Let $G$ be a finite abelian group. For $f,g:G\rightarrow \mathbb{C}$ functions. Define their convolution in a point $x\in G$ as $$(f*g)(x)=\sum_{y\in G}f(x-y)g(y)$$
From the definition of convolution is easy show that $$\operatorname{supp}(f*g)\subseteq \operatorname{supp}(f)+\operatorname{supp}(g)$$
When $\operatorname{supp}(f)$ denotes the set of points in $x\in G$ for which $f(x)\neq 0$, and with similar definitions with $\operatorname{supp}(g)$ and $\operatorname{supp}(f*g)$.
But, I spent a pair of hours trying to find functions $f$ and $g$ for which the equality does not hold in general.
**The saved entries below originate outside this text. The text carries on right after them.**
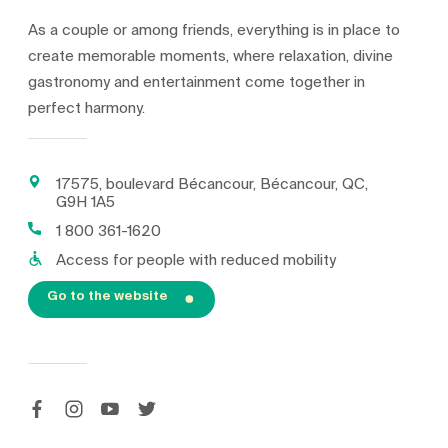
As a couple or among friends, everything is in place to
create memorable moments, where relaxation, divine
gastronomy and entertainment come together in
perfect harmony.
17575, boulevard Bécancour, Bécancour, QC,
G9H 1A5
1 800 361-1620
Access for people with reduced mobility
Go to the website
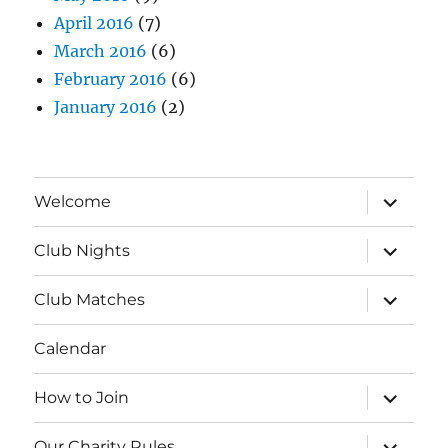
April 2016
(7)
March 2016
(6)
February 2016
(6)
January 2016
(2)
expand
Welcome
child
menu
expand
Club Nights
child
menu
expand
Club Matches
child
menu
Calendar
expand
How to Join
child
menu
expand
Our Charity Rules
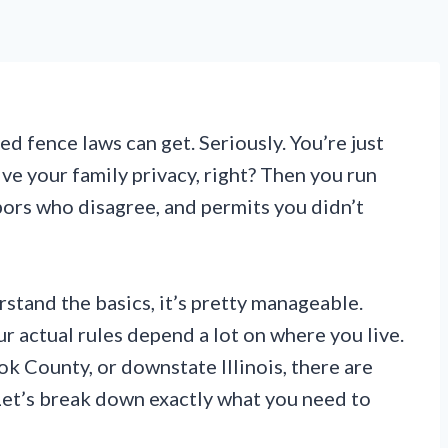
 fence laws can get. Seriously. You’re just
ive your family privacy, right? Then you run
bors who disagree, and permits you didn’t
stand the basics, it’s pretty manageable.
our actual rules depend a lot on where you live.
 County, or downstate Illinois, there are
 Let’s break down exactly what you need to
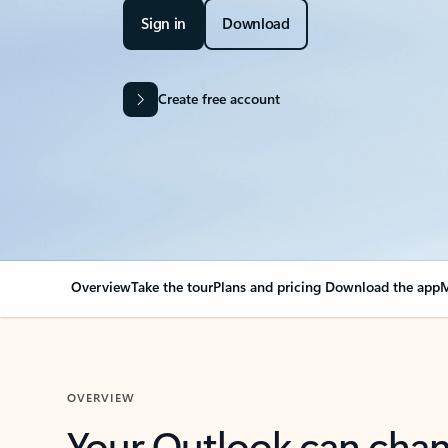
Sign in
Download
Create free account
Overview
Take the tour
Plans and pricing
Download the app
M
OVERVIEW
Your Outlook can cha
Since I do a lot of examples in finite abelian groups of the form $\mathbb{Z}/n\mathbb{Z}$ and I always get the equality (is important remark the fact that I always use indicator functions), I'm interested in know examples in finite abelian groups for which the equality does not hold.
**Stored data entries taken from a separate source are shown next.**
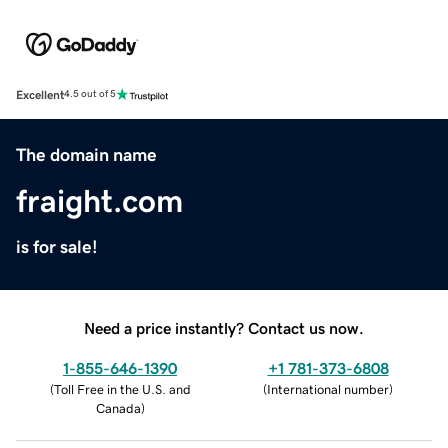
Excellent
4.5 out of 5
The domain name
fraight.com
is for sale!
Need a price instantly? Contact us now.
1-855-646-1390
+1 781-373-6808
(
Toll Free in the U.S. and
(
International number
)
Canada
)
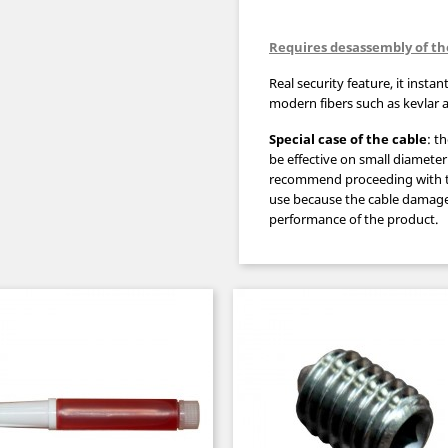
Requires desassembly of th
Real security feature, it instan
modern fibers such as kevlar
Special case
of the cable
: t
be
effective
on
small diameter
recommend
proceeding with 
use
because the cable
damage
performance
of the product.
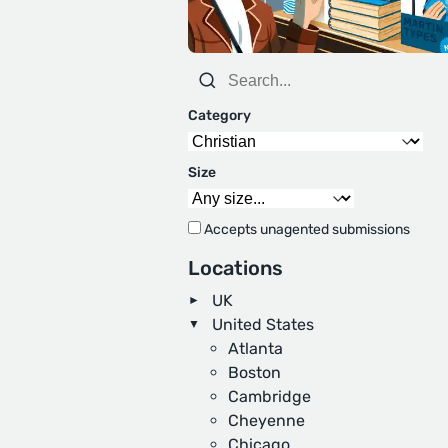
Category
Size
Accepts unagented submissions
Locations
UK
United States
Atlanta
Boston
Cambridge
Cheyenne
Chicago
Any suggestion or example is welcome.
Consider $G := \mathbb{Z}/2n\mathbb{Z}$ for some $n \in \mathbb{N}$, $n \neq 0$. Let $A := \left\{\bar{0}, \bar{2}, \bar{4}, \cdots, \overline{2n-2}\right\}$ and $B := G \setminus A$.
Then, we can observe, using $1_C$ to denote the indicator function for any $C \subset G$ and $1$ to denote the constant function equal to $1$ on $G$, that: $$\left(\left(1_A - 1_B\right) * 1\right)(x) = \sum_{y \in G} \left(1_A(x - y) - 1_B(x-y)\right) = \left|\left\{y \in G \mid x - y \in A\right\}\right| - \left|\left\{y \in G \mid x - y \in B\right\}\right|$$ Now, $G$, $A$ and $B$ were chosen in this particular manner in order to have the two cardinals be equal no matter the $x$ taken, hence the previous convolution is actually the zero function. Indeed, we can see that:
Hence: $$\operatorname{supp}\left(\left(1_A - 1_B\right) * 1\right) = \emptyset \neq \operatorname{supp}\left(1_A - 1_B\right) + \operatorname{supp}(1) = G + G = G$$ and we have the desired counterexample.